Moreover, while DeepSeek-R1 has performed impressively, it remains to be seen whether it can sustain its momentum. OpenAI’s o3 model, though not yet public, has reportedly achieved groundbreaking results in PhD-level benchmarks, suggesting that the US giant is far from ceding its leadership. Furthermore, with President Trump and his administration launching investigations into DeepSeek’s supply chain on suspicions of the company exploiting US chip restriction loopholes, AI innovation is no longer just a matter of corporate competition but also national strategy. Even now, a newly proposed bill seeks to criminalise the use of DeepSeek in the US, with individuals potentially facing up to 20 years in prison and businesses fined as much as $100 million for violations. If enacted, this would not only stifle DeepSeek’s international reach, but further entrench AI development within geopolitical battle lines, making its ability to compete an even greater test of its longevity.
Conclusion
DeepSeek’s R1 is a testament to the power of innovation and efficiency in an industry often dominated by scale and spending. While its long-term viability remains uncertain, its impact is unmistakable: it has forced a reevaluation of what it takes to compete in the US-dominated AI race and emphasised the growing influence of Chinese tech innovation.

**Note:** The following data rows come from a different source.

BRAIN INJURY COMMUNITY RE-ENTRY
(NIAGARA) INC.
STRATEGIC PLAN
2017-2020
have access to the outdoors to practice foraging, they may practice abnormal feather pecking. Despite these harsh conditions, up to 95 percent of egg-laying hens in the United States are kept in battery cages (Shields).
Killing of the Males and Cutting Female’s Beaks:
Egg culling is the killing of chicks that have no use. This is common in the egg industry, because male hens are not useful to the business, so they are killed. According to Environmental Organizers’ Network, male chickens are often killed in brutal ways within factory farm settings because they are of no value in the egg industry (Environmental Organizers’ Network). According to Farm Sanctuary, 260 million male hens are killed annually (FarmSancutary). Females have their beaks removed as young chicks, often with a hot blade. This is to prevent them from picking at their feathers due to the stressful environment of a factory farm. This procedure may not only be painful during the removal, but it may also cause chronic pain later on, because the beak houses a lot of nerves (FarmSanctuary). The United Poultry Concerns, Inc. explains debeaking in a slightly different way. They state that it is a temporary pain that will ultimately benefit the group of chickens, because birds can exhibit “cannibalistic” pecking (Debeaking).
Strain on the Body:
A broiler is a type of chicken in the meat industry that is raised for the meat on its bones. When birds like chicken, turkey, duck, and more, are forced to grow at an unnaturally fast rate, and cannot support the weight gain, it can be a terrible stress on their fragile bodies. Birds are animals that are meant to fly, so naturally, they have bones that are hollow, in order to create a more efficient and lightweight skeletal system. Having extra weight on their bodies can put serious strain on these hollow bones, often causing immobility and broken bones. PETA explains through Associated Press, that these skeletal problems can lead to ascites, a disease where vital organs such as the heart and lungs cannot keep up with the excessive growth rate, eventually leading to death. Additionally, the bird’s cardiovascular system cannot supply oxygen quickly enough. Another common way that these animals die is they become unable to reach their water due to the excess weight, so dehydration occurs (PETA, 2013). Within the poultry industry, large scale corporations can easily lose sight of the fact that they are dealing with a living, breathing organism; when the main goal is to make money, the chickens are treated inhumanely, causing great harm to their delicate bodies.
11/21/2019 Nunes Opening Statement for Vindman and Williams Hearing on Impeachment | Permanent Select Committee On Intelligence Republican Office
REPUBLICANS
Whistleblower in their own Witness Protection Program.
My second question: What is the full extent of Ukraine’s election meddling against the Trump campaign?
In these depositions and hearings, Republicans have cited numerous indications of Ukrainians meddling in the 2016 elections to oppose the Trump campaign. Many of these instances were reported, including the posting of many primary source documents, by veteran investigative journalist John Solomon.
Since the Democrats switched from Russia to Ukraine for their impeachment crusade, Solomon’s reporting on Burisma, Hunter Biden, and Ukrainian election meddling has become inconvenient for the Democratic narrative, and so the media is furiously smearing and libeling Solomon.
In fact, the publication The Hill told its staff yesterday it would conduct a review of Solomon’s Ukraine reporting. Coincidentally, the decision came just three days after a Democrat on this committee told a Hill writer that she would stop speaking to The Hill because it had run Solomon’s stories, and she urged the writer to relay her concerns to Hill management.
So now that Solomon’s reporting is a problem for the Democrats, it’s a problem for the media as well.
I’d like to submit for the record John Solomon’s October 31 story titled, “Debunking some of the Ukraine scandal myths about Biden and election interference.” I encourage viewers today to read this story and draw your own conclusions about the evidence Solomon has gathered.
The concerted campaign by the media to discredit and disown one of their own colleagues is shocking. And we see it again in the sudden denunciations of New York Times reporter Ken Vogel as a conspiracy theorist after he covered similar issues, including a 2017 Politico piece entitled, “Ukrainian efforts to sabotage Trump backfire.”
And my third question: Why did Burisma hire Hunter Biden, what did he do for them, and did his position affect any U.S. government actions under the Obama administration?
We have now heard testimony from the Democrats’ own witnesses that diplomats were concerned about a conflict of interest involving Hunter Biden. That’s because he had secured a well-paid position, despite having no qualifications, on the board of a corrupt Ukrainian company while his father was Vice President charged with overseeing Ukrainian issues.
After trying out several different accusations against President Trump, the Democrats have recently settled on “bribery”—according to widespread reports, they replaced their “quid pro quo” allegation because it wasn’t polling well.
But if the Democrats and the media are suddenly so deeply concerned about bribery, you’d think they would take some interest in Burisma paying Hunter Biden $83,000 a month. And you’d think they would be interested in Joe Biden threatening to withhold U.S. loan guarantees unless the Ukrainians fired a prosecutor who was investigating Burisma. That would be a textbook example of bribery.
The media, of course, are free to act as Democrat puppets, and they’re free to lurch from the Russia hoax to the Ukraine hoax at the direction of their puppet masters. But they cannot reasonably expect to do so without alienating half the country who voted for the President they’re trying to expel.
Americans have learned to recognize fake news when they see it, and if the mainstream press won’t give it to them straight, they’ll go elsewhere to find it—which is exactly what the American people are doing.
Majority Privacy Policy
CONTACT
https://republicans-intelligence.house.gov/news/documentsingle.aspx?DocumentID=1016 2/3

However, the road ahead is still fraught with uncertainty. The commoditization of LLMs appears inevitable, but the winners of this new era will likely be those who can balance innovation with scalability, transparency, and ethical considerations. For OpenAI and its peers, the challenge will be to adapt to a landscape where efficiency and openness are as important as raw performance, while for GPU giants like Nvidia, the focus will be on maintaining its relevance in a market that may no longer demand its most expensive chips.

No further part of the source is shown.